**Work order:** Reproduce verbatim every line from the one containing "Возможность придания практически" down to the one containing "indirectos de los productos del tabaco.", including both of these lines.

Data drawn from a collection
▼

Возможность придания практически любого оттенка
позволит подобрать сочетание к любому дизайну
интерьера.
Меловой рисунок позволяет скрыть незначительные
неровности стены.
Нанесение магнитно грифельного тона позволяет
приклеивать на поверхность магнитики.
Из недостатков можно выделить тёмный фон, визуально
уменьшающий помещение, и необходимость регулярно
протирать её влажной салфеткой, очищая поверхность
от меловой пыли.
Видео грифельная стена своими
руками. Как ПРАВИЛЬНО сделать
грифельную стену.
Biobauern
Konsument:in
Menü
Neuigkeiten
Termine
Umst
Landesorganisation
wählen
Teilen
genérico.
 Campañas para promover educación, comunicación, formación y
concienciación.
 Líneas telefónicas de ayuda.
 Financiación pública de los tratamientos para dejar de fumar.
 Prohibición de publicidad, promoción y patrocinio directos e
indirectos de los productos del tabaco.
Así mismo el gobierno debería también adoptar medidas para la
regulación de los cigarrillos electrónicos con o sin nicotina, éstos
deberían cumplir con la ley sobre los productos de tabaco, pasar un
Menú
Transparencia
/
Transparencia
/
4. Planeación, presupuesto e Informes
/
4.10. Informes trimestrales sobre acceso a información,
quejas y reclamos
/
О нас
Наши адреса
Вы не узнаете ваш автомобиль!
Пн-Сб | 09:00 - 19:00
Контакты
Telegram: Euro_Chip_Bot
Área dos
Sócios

▲
▼

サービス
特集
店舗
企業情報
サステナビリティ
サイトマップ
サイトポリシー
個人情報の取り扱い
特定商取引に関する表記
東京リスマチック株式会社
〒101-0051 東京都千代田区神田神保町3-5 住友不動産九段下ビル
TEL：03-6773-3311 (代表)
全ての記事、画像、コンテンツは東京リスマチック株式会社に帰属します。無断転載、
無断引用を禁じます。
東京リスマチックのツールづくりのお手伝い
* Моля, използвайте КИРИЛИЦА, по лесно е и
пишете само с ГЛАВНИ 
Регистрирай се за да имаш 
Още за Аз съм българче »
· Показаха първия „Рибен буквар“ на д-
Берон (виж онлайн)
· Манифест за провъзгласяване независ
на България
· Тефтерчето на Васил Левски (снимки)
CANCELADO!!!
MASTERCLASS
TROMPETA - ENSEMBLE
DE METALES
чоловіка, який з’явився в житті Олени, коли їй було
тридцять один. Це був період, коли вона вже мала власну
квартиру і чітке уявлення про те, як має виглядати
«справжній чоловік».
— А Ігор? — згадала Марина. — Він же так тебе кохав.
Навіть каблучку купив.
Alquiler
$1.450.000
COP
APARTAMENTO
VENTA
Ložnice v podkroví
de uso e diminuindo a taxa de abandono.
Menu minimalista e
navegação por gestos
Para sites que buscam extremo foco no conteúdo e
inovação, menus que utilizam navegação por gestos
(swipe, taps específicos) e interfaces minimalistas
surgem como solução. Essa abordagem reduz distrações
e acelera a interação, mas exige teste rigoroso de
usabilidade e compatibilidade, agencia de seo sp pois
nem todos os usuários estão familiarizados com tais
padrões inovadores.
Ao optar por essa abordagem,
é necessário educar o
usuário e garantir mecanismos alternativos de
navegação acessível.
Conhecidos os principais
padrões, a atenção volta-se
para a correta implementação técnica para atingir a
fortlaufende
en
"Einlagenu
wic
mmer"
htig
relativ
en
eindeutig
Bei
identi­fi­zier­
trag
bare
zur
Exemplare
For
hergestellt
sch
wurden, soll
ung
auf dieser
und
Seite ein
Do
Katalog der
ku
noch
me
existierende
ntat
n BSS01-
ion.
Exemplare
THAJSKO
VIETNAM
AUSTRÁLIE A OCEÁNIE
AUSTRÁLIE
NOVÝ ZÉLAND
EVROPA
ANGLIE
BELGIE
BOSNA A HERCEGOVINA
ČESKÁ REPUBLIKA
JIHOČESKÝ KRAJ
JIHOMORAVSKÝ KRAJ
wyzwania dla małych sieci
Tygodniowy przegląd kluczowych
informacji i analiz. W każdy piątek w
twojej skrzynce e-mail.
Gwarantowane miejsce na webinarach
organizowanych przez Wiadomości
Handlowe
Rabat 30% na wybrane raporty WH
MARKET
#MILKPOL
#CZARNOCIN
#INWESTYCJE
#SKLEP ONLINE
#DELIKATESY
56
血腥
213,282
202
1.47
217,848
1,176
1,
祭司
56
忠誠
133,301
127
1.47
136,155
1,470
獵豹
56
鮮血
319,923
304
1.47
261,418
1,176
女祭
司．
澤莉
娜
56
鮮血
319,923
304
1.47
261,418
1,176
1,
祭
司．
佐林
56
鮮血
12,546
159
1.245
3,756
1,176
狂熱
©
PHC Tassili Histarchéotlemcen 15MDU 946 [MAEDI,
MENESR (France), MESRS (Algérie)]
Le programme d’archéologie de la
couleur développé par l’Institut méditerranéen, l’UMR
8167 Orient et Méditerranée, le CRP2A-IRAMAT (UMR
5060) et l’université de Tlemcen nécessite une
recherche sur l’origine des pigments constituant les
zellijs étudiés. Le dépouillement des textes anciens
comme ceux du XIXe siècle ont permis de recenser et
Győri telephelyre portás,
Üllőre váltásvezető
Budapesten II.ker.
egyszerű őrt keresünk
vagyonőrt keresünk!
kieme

▲
▼

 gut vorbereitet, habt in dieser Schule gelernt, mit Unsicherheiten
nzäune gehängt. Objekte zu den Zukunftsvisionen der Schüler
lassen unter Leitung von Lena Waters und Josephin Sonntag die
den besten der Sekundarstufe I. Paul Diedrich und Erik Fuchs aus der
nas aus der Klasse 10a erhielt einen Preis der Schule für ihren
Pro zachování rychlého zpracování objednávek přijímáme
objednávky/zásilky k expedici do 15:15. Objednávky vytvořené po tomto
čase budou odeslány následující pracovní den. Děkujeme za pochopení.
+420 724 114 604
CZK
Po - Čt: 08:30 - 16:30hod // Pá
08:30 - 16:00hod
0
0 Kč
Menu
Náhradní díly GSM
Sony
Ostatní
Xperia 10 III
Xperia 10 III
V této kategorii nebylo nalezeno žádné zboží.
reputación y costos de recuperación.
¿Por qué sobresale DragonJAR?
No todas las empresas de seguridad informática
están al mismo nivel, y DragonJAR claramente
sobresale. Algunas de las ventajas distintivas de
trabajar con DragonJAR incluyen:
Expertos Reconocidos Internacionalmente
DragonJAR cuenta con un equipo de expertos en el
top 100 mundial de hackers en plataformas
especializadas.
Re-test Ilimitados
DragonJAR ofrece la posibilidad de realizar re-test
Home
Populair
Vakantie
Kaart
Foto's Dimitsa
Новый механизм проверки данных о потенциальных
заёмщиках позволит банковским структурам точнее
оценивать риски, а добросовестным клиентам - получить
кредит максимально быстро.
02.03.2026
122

▲

**Solution to this problem:**
Возможность придания практически любого оттенка
позволит подобрать сочетание к любому дизайну
интерьера.
Меловой рисунок позволяет скрыть незначительные
неровности стены.
Нанесение магнитно грифельного тона позволяет
приклеивать на поверхность магнитики.
Из недостатков можно выделить тёмный фон, визуально
уменьшающий помещение, и необходимость регулярно
протирать её влажной салфеткой, очищая поверхность
от меловой пыли.
Видео грифельная стена своими
руками. Как ПРАВИЛЬНО сделать
грифельную стену.
Biobauern
Konsument:in
Menü
Neuigkeiten
Termine
Umst
Landesorganisation
wählen
Teilen
genérico.
 Campañas para promover educación, comunicación, formación y
concienciación.
 Líneas telefónicas de ayuda.
 Financiación pública de los tratamientos para dejar de fumar.
 Prohibición de publicidad, promoción y patrocinio directos e
indirectos de los productos del tabaco.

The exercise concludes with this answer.